Stored entries:
□ □ □ □ □ □ □

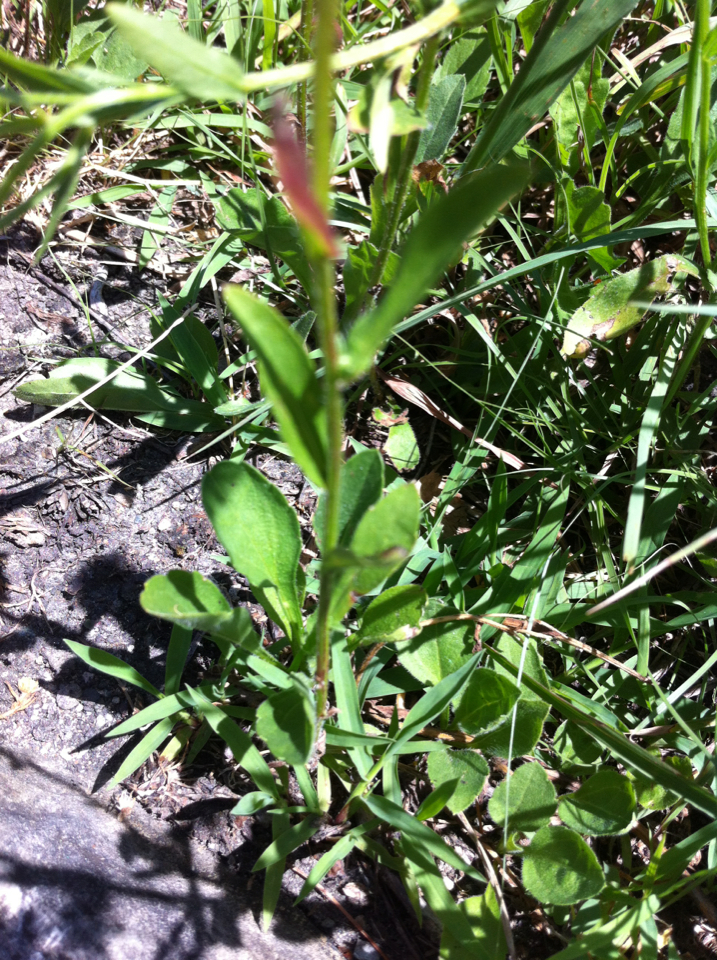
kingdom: Plantae
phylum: Tracheophyta
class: Magnoliopsida
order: Asterales
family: Asteraceae
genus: Erigeron
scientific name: Erigeron strigosus
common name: Common eastern fleabane
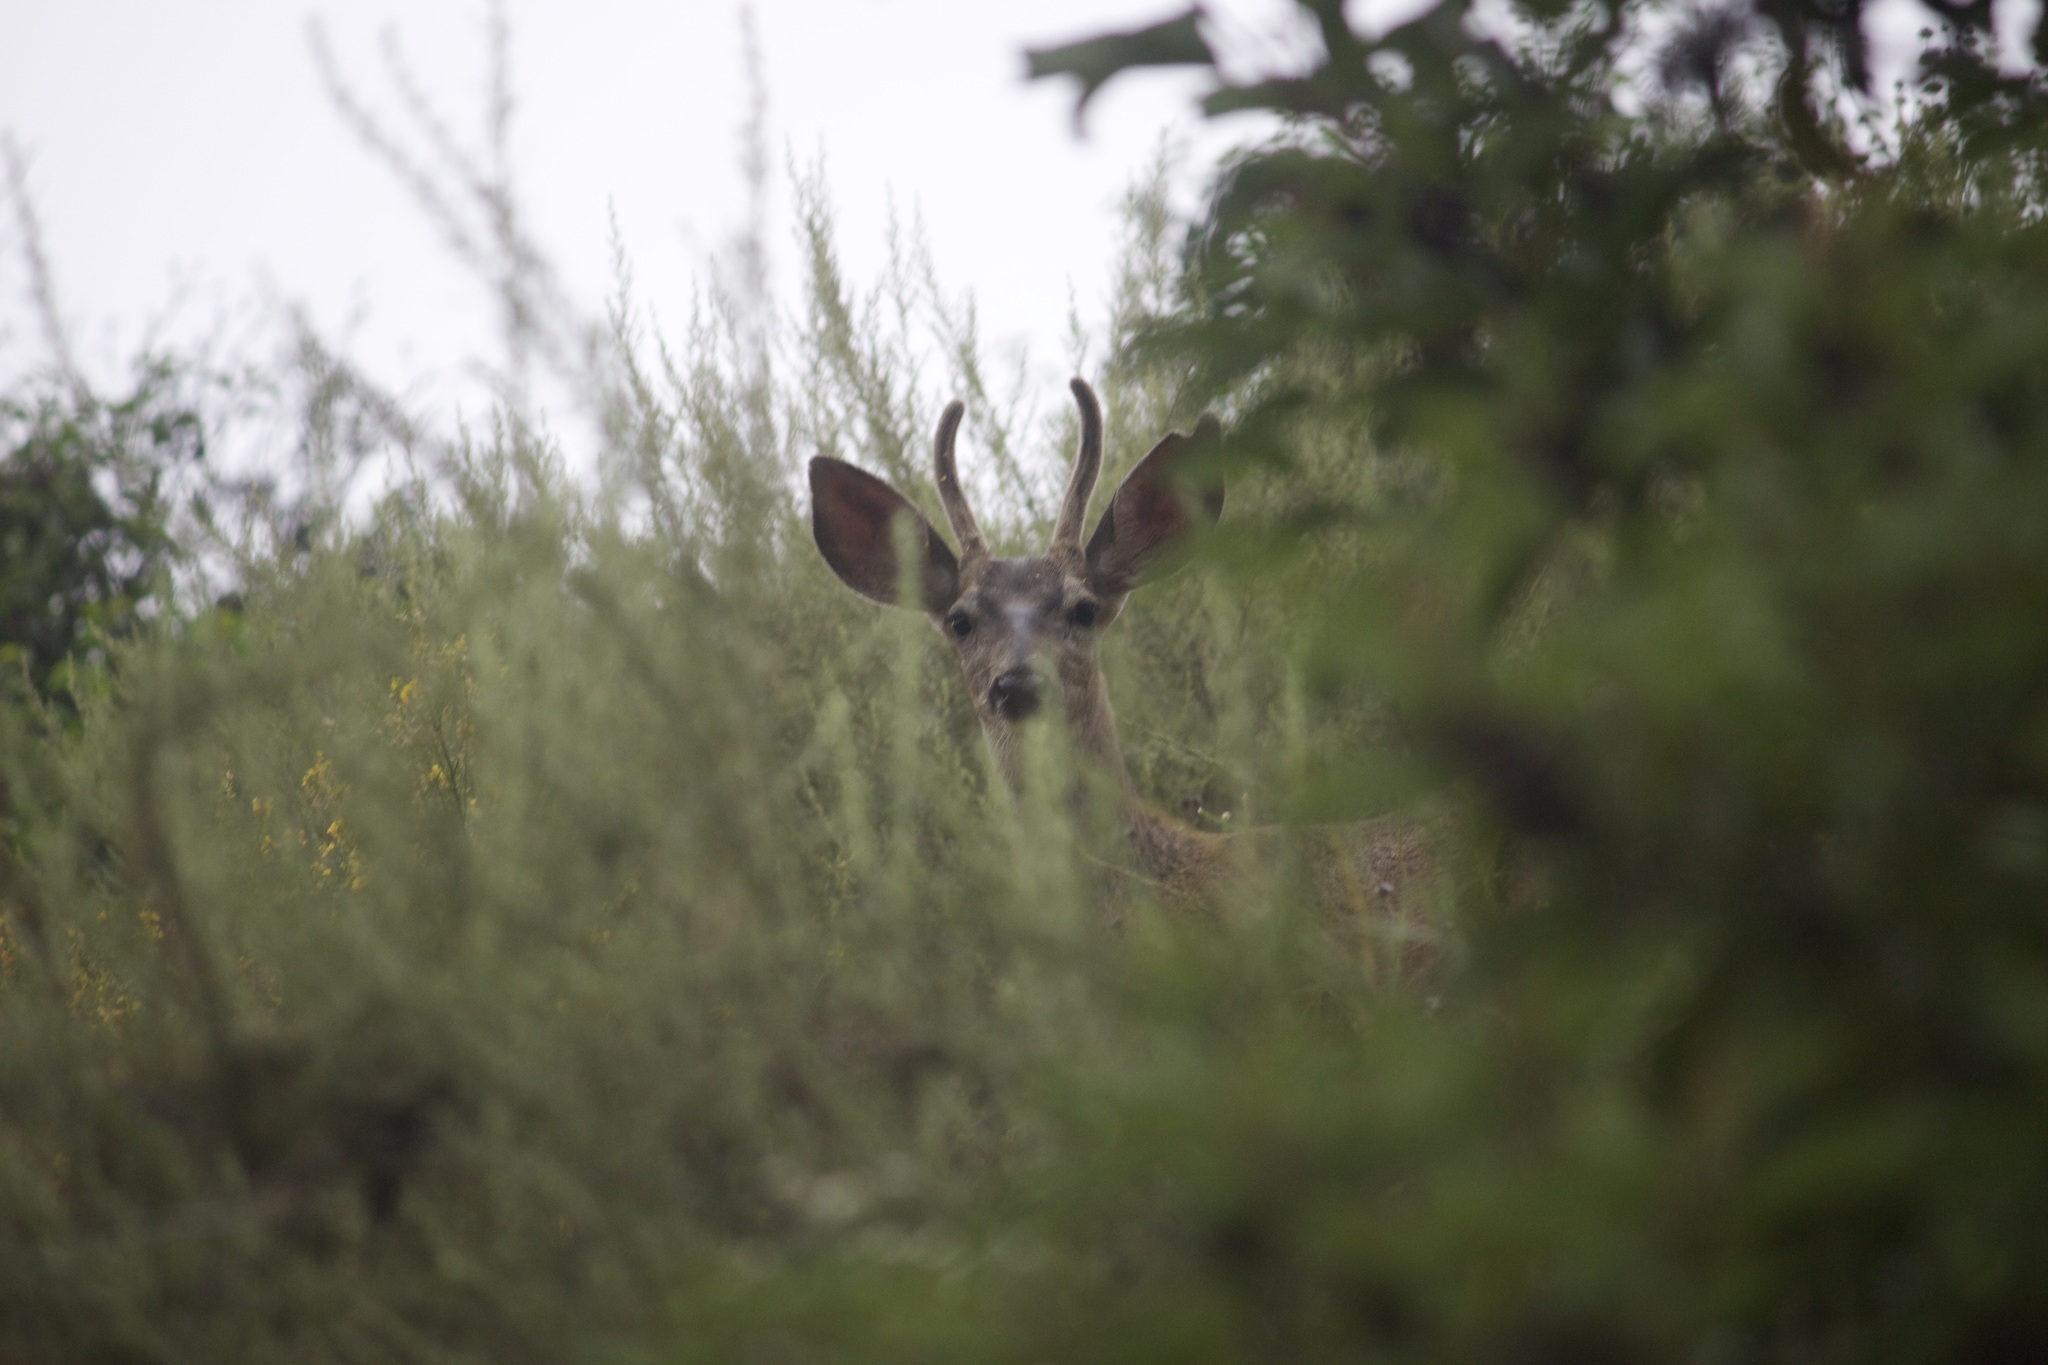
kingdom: Animalia
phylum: Chordata
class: Mammalia
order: Artiodactyla
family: Cervidae
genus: Odocoileus
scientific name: Odocoileus hemionus
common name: Mule deer
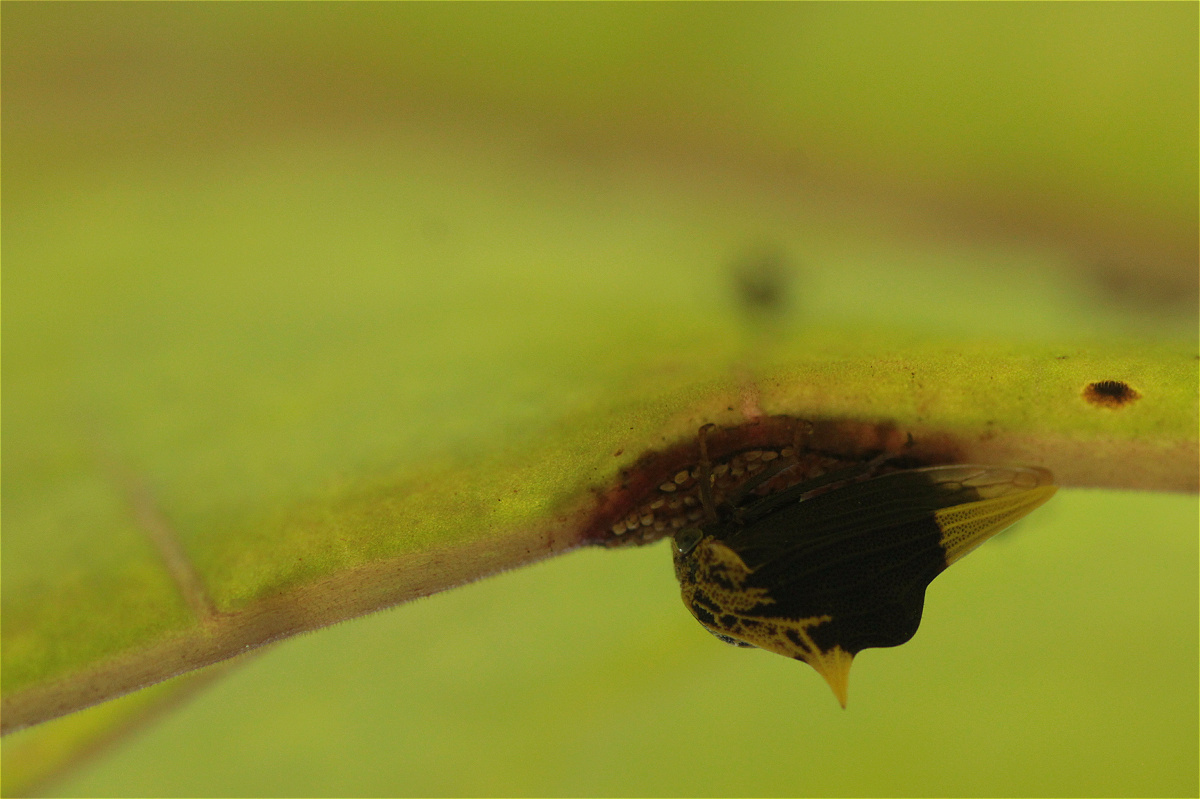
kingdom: Animalia
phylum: Arthropoda
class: Insecta
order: Hemiptera
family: Membracidae
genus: Ennya
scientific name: Ennya chrysura
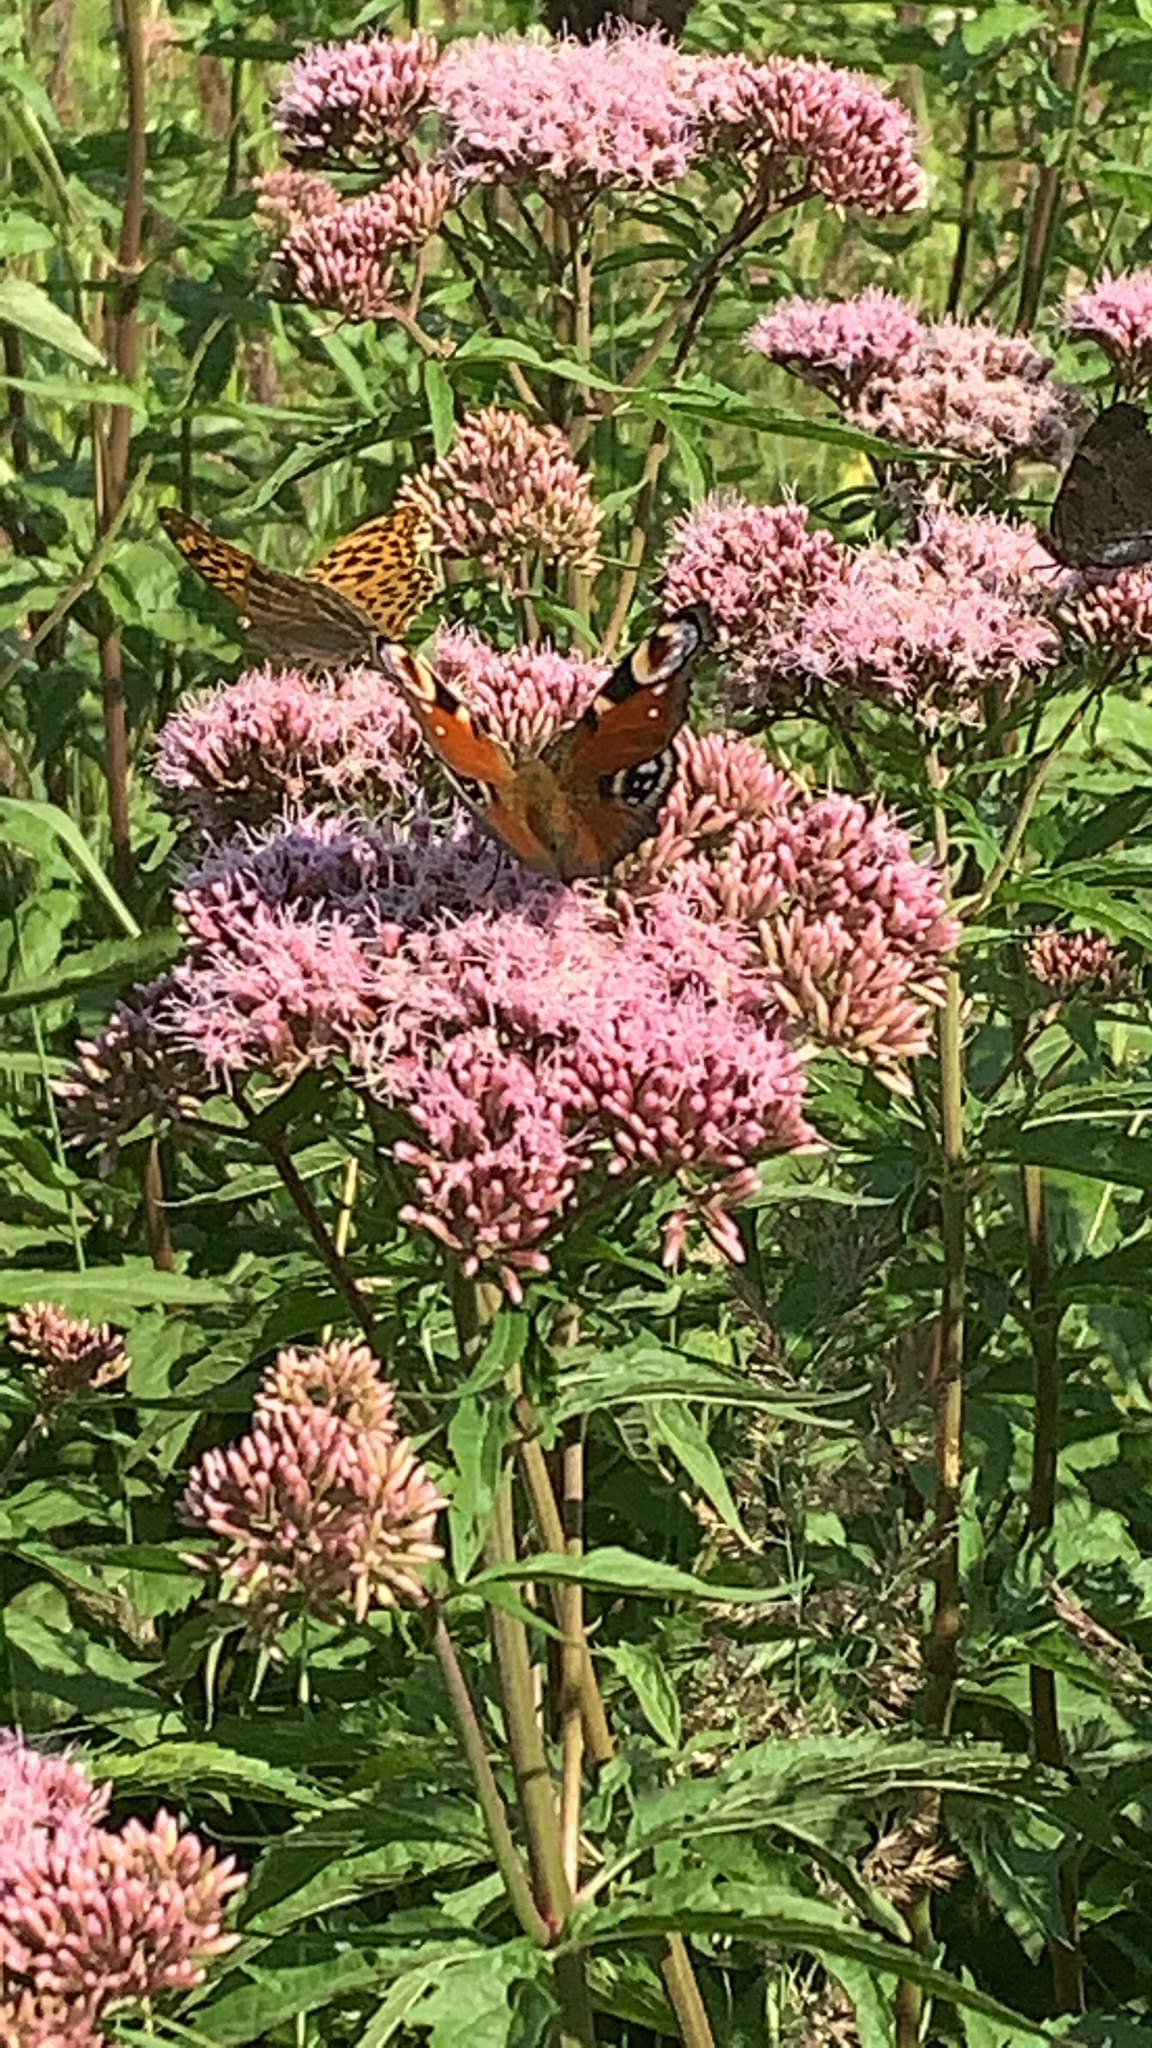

□ □ □ □ □ □ □

Pull out every naming line from all the items above, copying each one word for word, and leave the pictures out of your answer.

kingdom: Plantae
phylum: Tracheophyta
class: Magnoliopsida
order: Asterales
family: Asteraceae
genus: Erigeron
scientific name: Erigeron strigosus
common name: Common eastern fleabane
kingdom: Animalia
phylum: Chordata
class: Mammalia
order: Artiodactyla
family: Cervidae
genus: Odocoileus
scientific name: Odocoileus hemionus
common name: Mule deer
kingdom: Animalia
phylum: Arthropoda
class: Insecta
order: Hemiptera
family: Membracidae
genus: Ennya
scientific name: Ennya chrysura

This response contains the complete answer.